Not being an electrical engineer, I’m interested in pro’s opinions and where does this fit with say, vfd set ups rurally.

And the Manitoba Hydro subsidiary you were mentioning is Meridium Power. This is not a rural electric co-op, rather a Provincial Crown corp subsidiary. They were, if I understood correctly, wanting to sell the technology all across Canada after being one of the original beta testers. Not sure if that went anywhere; this was almost twenty years ago. Thus, my question, wondering what a power authority thinks of it now.

L7

While the website is down, the original article I read in Farm Show stated that Meridium was spun off from said power authority or what ever you Kanucks call it.

They indicated that the motors would bring high HP to rural areas, eliminating diesel engine driven machinery.
 

JST

Moderator
.....................

They indicated that the motors would bring high HP to rural areas, eliminating diesel engine driven machinery.

Yep............ like your backup genset.... it'd run that sucker really well! :rolleyes5::nutter::crazy::willy_nilly:
 

DDoug

Active member
Yep............ like your backup genset.... it'd run that sucker really well! :rolleyes5::nutter::crazy::willy_nilly:

Uhm...yeah.

irrigation pumps run 24/7 for months at a time, the consumption of diesel fuel is a real cost & logistic problem.
 

JST

Moderator
Uhm...yeah.

irrigation pumps run 24/7 for months at a time, the consumption of diesel fuel is a real cost & logistic problem.


You weren't supposed to make sense.......

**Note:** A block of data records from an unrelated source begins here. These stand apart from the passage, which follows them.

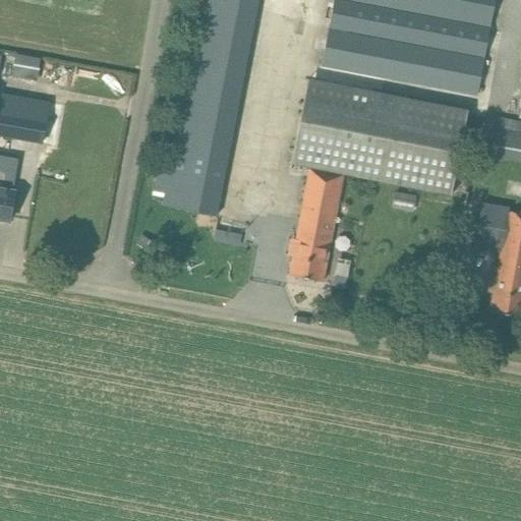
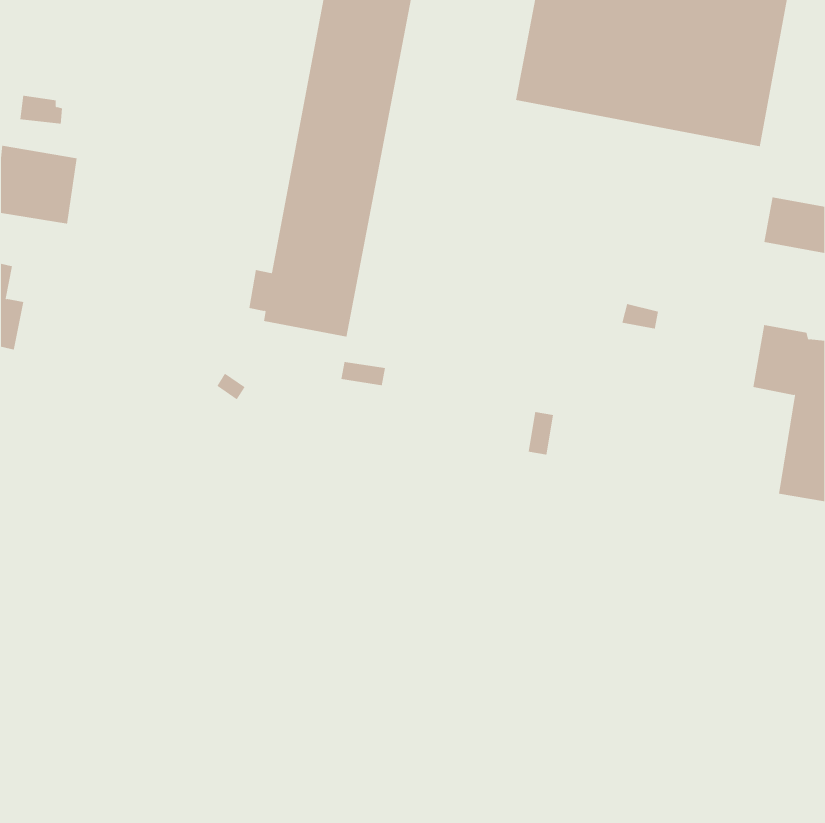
building: [290,78,468,281] -> none

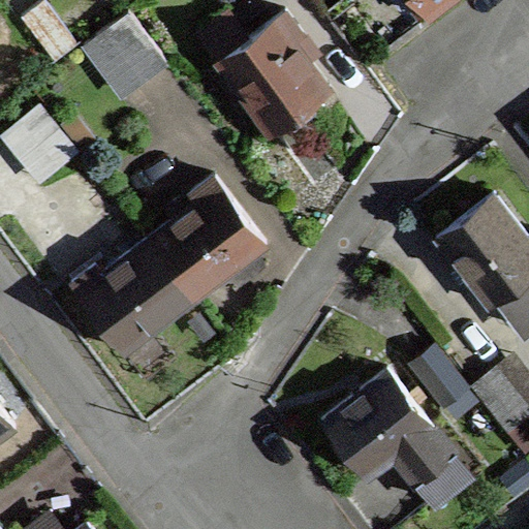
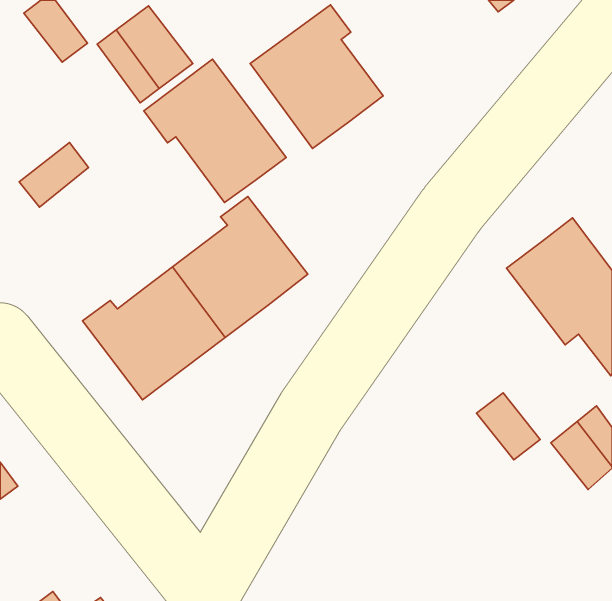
building: none -> [144,59,286,202]
building: [321,370,480,505] -> none

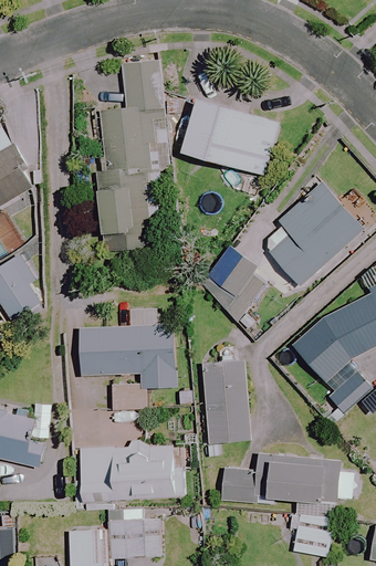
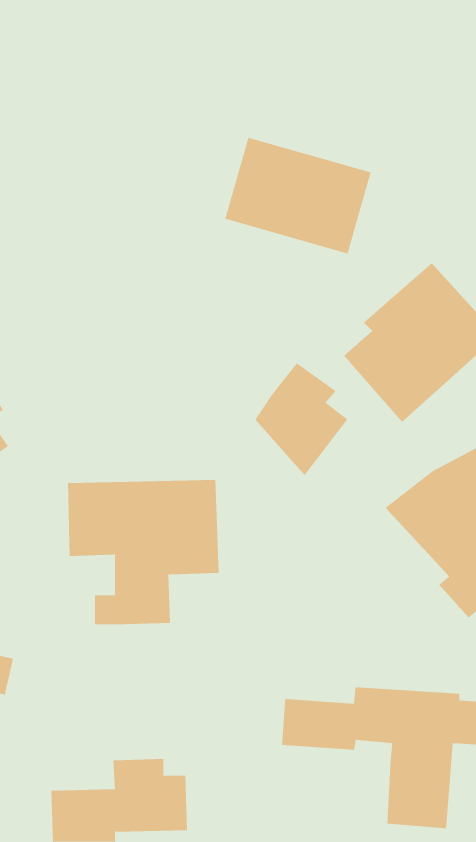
building: [96,60,167,254] -> none
building: [205,361,248,443] -> none
building: [79,447,184,499] -> none

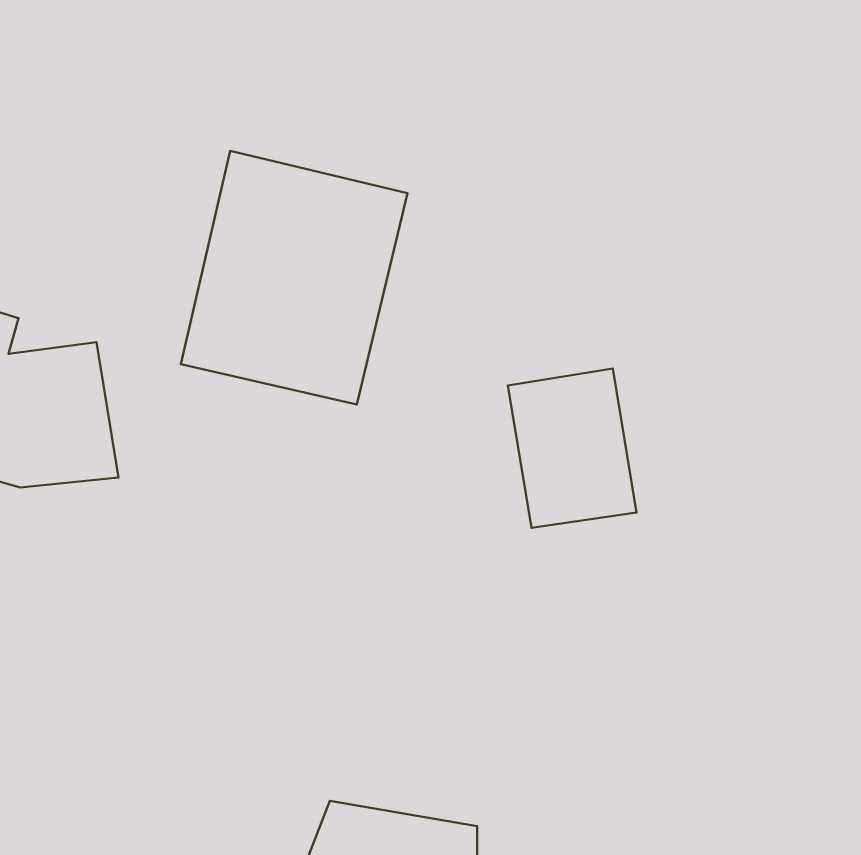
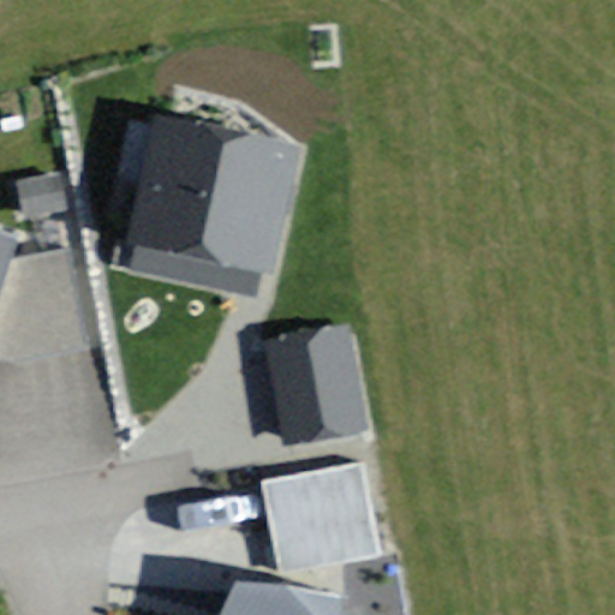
building: [508,369,636,528] -> [268,328,359,441]
building: none -> [264,467,376,573]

Neither were the folks who think your genset should run on electric..... apparently.
 

steve-l

Active member
Where these motors may make a lot of sense, depending on power factor and efficiency in driving a 500 lb flywheel and a 3 phase alternator, especially if they are synchronous. 3 phase motors can be smaller, lighter, have more torque and less expensive all around. Old technology, but very stable and the result is high quality 3 phase power. Perhaps even at high voltage to limit transmission losses to the pumps in the field.